Spice World Quotes

  • Scary Spice: Enter quoMel B. I don't know how you can have anymore of them kids you got 6 now haven't ya? Emma: Is it 6..i know but their so cute when little then they grow up to be right little bleeders.


  • Posh Spice: Bloody Sunday drivers! It's only Saturday!


  • Posh Spice: Help!
    Sporty Spice: What? What?
    Posh Spice: This dress is dry clean only, Melanie!


  • Musical Director: Act? Did anyone care if Marilyn Monroe could act? All they care was, "Was she in focus?


  • Chief: The headless chicken can only know where he's been. He can't see where he's going.


  • Clifford: You don't have a life. You have a schedule.

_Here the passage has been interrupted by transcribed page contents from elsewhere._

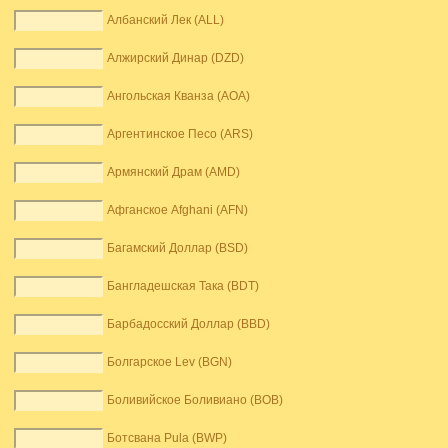
Албанский Лек (ALL)
Алжирский Динар (DZD)
Ангольская Кванза (AOA)
Аргентинское Песо (ARS)
Армянский Драм (AMD)
Афганское Afghani (AFN)
Багамский Доллар (BSD)
Бангладешская Така (BDT)
Барбадосский Доллар (BBD)
Болгарское Lev (BGN)
Боливийское Боливиано (BOB)
Ботсвана Pula (BWP)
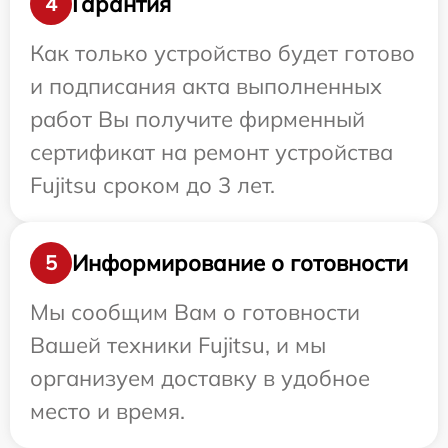
Гарантия
4
Как только устройство будет готово
и подписания акта выполненных
работ Вы получите фирменный
сертификат на ремонт устройства
Fujitsu сроком до 3 лет.
Информирование о готовности
5
Мы сообщим Вам о готовности
Вашей техники Fujitsu, и мы
организуем доставку в удобное
место и время.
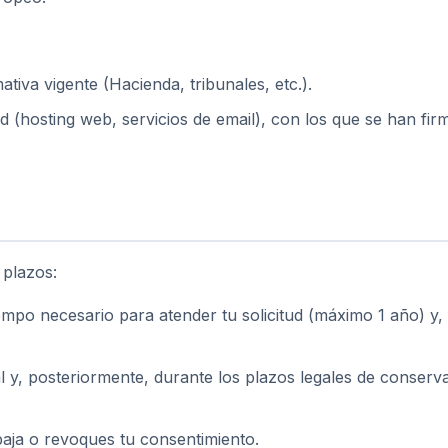
ativa vigente (Hacienda, tribunales, etc.).
ad (hosting web, servicios de email), con los que se han f
 plazos:
empo necesario para atender tu solicitud (máximo 1 año) y, 
al y, posteriormente, durante los plazos legales de conser
baja o revoques tu consentimiento.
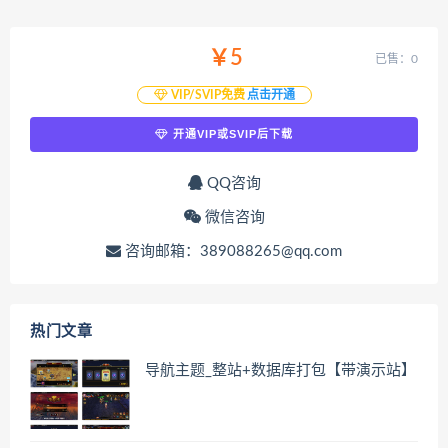
￥5
已售：0
VIP/SVIP免费
点击开通
开通VIP或SVIP后下载
QQ咨询
微信咨询
咨询邮箱：389088265@qq.com
热门文章
导航主题_整站+数据库打包【带演示站】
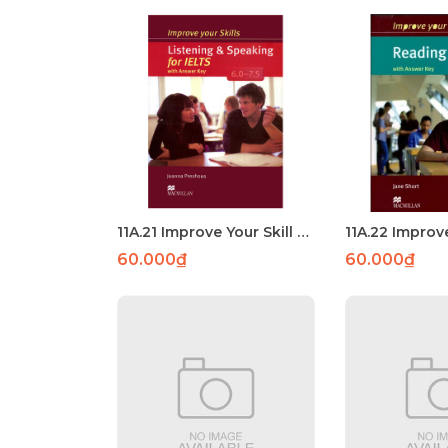
11A.21 Improve Your Skill Listening Speaking for IELTS 6.0-7.5-P119
60.000₫
60.000₫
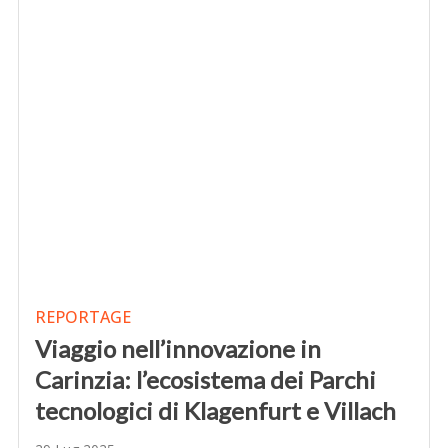
REPORTAGE
Viaggio nell’innovazione in
Carinzia: l’ecosistema dei Parchi
tecnologici di Klagenfurt e Villach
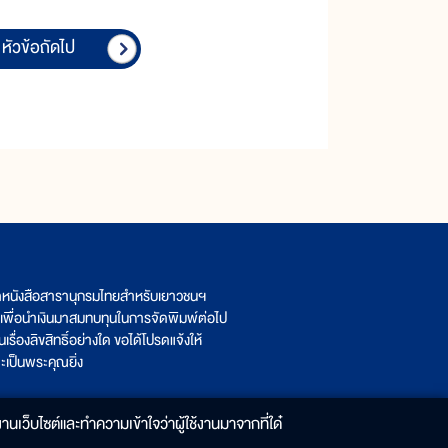
หัวข้อถัดไป
ิตหนังสือสารานุกรมไทยสำหรับเยาวชนฯ
เพื่อนำเงินมาสมทบทุนในการจัดพิมพ์ต่อไป
รื่องลิขสิทธิ์อย่างใด ขอได้โปรดแจ้งให้
เป็นพระคุณยิ่ง
านเว็บไซต์และทำความเข้าใจว่าผู้ใช้งานมาจากที่ใด๋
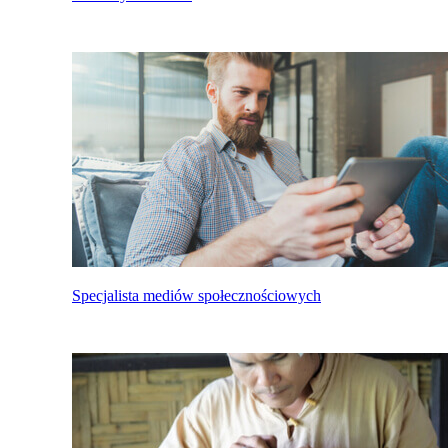
Specjalista mediów społecznościowych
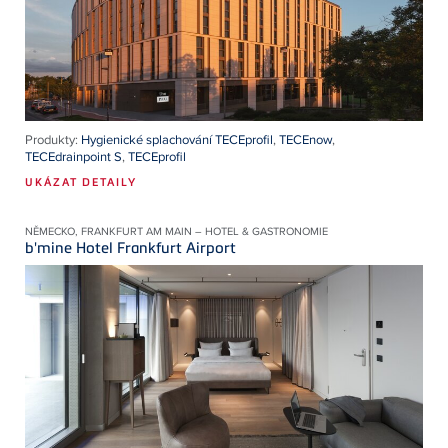
Produkty:
Hygienické splachování TECEprofil
,
TECEnow
,
TECEdrainpoint S
,
TECEprofil
UKÁZAT DETAILY
NĚMECKO, FRANKFURT AM MAIN – HOTEL & GASTRONOMIE
b'mine Hotel Frankfurt Airport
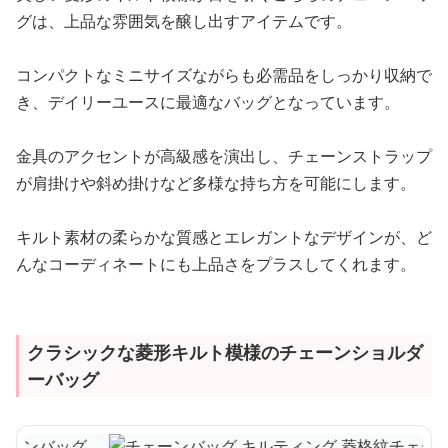
グは、上品な雰囲気を醸し出すアイテムです。
コンパクトなミニサイズながらも必需品をしっかり収納で
き、デイリーユースに最適なバッグとなっています。
金具のアクセントが高級感を演出し、チェーンストラップ
が肩掛けや斜め掛けなど多様な持ち方を可能にします。
キルト素材の柔らかな質感とエレガントなデザインが、ど
んなコーディネートにも上品さをプラスしてくれます。
クラシックな菱形キルト模様のチェーンショルダ
ーバッグ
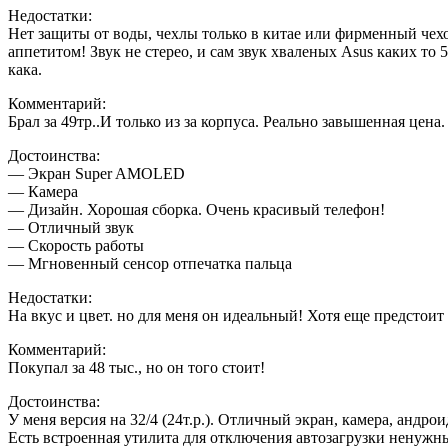
Недостатки:
Нет защиты от воды, чехлы только в китае или фирменный чехо
аппетитом! Звук не стерео, и сам звук хваленых Asus каких т
кака.
Комментарий:
Брал за 49тр..И только из за корпуса. Реально завышенная цена
Достоинства:
— Экран Super AMOLED
— Камера
— Дизайн. Хорошая сборка. Очень красивый телефон!
— Отличный звук
— Скорость работы
— Мгновенный сенсор отпечатка пальца
Недостатки:
На вкус и цвет. но для меня он идеальный! Хотя еще предстоит
Комментарий:
Покупал за 48 тыс., но он того стоит!
Достоинства:
У меня версия на 32/4 (24т.р.). Отличный экран, камера, андро
Есть встроенная утилита для отключения автозагрузки ненужн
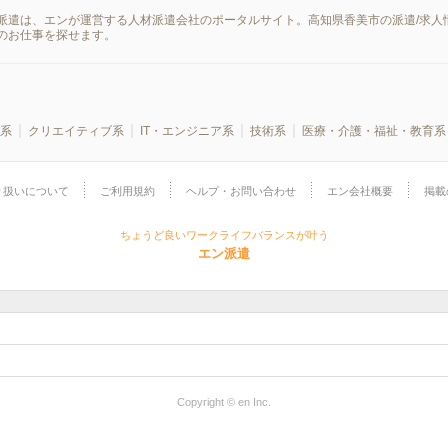
派遣は、エンが運営する人材派遣会社のポータルサイト。高知県香美市の派遣/求人
のお仕事を探せます。
系
クリエイティブ系
IT・エンジニア系
技術系
医療・介護・福祉・教育系
り扱いについて
ご利用規約
ヘルプ・お問い合わせ
エン会社概要
掲載
ちょうど良いワークライフバランスが叶う
エン派遣
Copyright © en Inc.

  • Baby Spice: You know, I'm always gonna be known as Baby Spice, even when I'm... thirty!
    Posh Spice: You really love really, Emma, you, you play up to it all the time.
    Baby Spice: No I don't!
    Posh Spice: Yes you do. You're doing it now.
    Baby Spice: I'm not!


  • Baby Spice: But we can't dance like that.
    Mr. Step: I know. I've seen your videos! Hahahahahaha!

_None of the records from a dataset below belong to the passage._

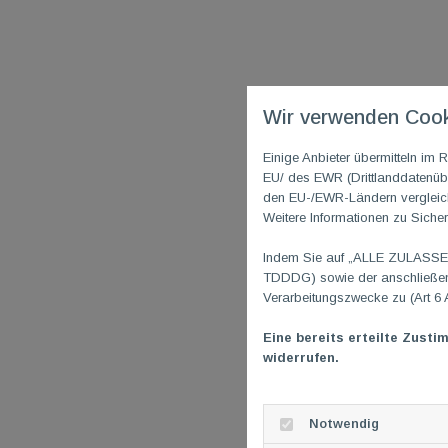
Wir verwenden Cook
Einige Anbieter übermitteln i
EU/ des EWR (Drittlanddatenübe
den EU-/EWR-Ländern vergleichb
Weitere Informationen zu Sicher
Indem Sie auf „ALLE ZULASSEN"
TDDDG) sowie der anschließend
Verarbeitungszwecke zu (Art 6 
Eine bereits erteilte Zusti
widerrufen.
Notwendig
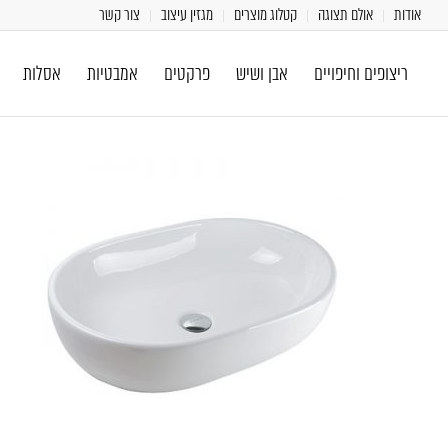
אודות
אולם תצוגה
קטלוג מוצרים
מגזין עיצוב
צור קשר
ריצופים וחיפויים
אבן ושיש
פרקטים
אמבטיות
אסלות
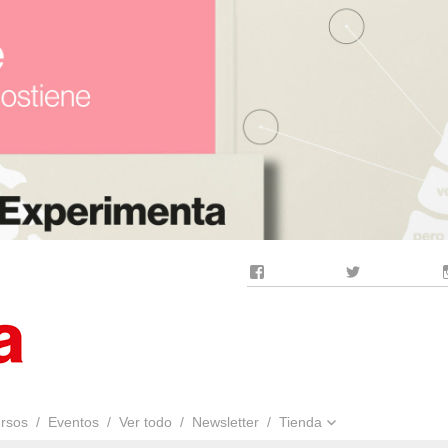
Facebook
Twitter
rsos
Eventos
Ver todo
Newsletter
Tienda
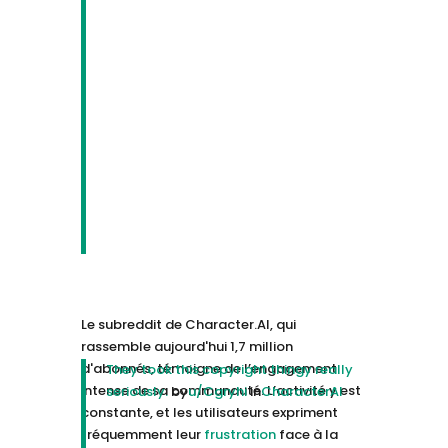
Le subreddit de Character.AI, qui
rassemble aujourd'hui 1,7 million
d'abonnés, témoigne de l’engagement
They took this copyright thingy really
intense de sa communauté. L’activité y est
seriously.
by
u/Cgryhi
in
CharacterAI
constante, et les utilisateurs expriment
fréquemment leur
frustration
face à la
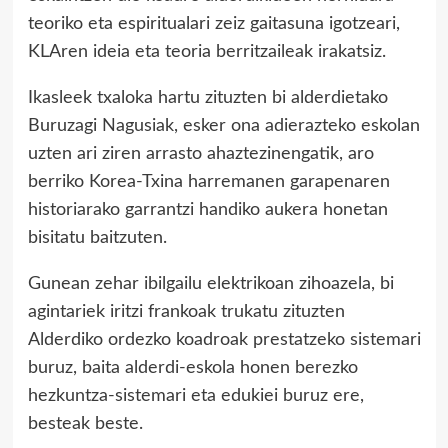
teoriko eta espiritualari zeiz gaitasuna igotzeari,
KLAren ideia eta teoria berritzaileak irakatsiz.
Ikasleek txaloka hartu zituzten bi alderdietako
Buruzagi Nagusiak, esker ona adierazteko eskolan
uzten ari ziren arrasto ahaztezinengatik, aro
berriko Korea-Txina harremanen garapenaren
historiarako garrantzi handiko aukera honetan
bisitatu baitzuten.
Gunean zehar ibilgailu elektrikoan zihoazela, bi
agintariek iritzi frankoak trukatu zituzten
Alderdiko ordezko koadroak prestatzeko sistemari
buruz, baita alderdi-eskola honen berezko
hezkuntza-sistemari eta edukiei buruz ere,
besteak beste.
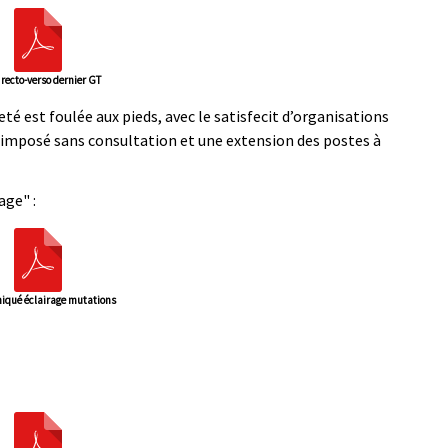
 recto-verso dernier GT
neté est foulée aux pieds, avec le satisfecit d’organisations
imposé sans consultation et une extension des postes à
ge" :
qué éclairage mutations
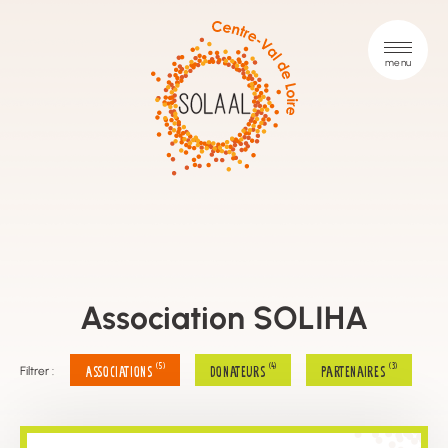
Association SOLIHA
(5)
(4)
(3)
Associations
Donateurs
Partenaires
Filtrer :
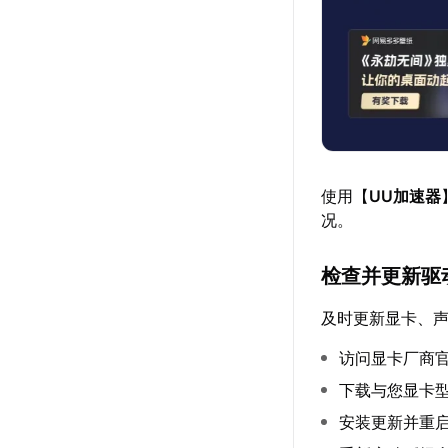
使用【
UU加速器
况。
检查并更新驱
及时更新显卡、
访问显卡厂商官
下载与您显卡
安装更新并重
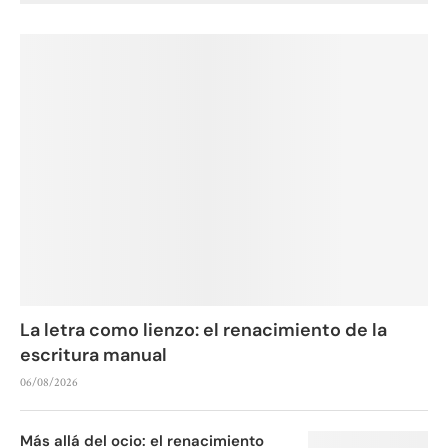
La letra como lienzo: el renacimiento de la
escritura manual
06/08/2026
Más allá del ocio: el renacimiento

  • Ginger Spice: Boys, boys! Calm down! Haven't you ever heard of the word "compromisation"?


  • Musical Director: We're cookin' here. This is a stew, a gumbo... a jambalaya, if you will... we're just jammin'.


  • Clifford: They're hot, Chief! They've got fire in their eyes, hunger in their bellies... and great big shoes on their feet!


  • Posh Spice: It's always the same. I never know what to wear.
    Sporty Spice: It must be so hard for you, Victoria. I mean, having to decide whether to wear the little Gucci dress, the little Gucci dress, or... the little Gucci dress!
    Posh Spice: Exactly.
    Baby Spice: I know, why don't you wear the little Gucci dress?
    Posh Spice: Good idea. Thanks, Em.


  • Chief: When the rabbit of chaos is pursued by the ferret of disorder through the fields of anarchy, it is time to hang your pants on the hook of darkness. Whether they're clean or not.


  • Kevin McMaxford: Something's happening to me. What is it?
    Brian: You're smiling, sir.


  • Judge: Emma, Victoria, Melvin C., Melvin B., Geri. You've been charged with releasing a single that is by no means as kicking as your previous records. Nor does it have such a dirty phat bass line. You are sentenced to having your next record enter the charts of one-hundred-seventy-nine and having it fall completely out the following week.
    Judge: (bangs the gavel)
    Judge: Call Hootie and the Blowfish!


  • Ginger Spice: "I know all about home birth I read it in a book somewhere, the first thing you need to do it, put your legs together"
    Scary Spice: "It's a bit late for that she should have done that nine months ago!"
    Nicola: "Oh, don't make me laugh please!"
    Scary Spice: "OH, do not make her laugh, or else it'll just shoot out like a cannon ball!"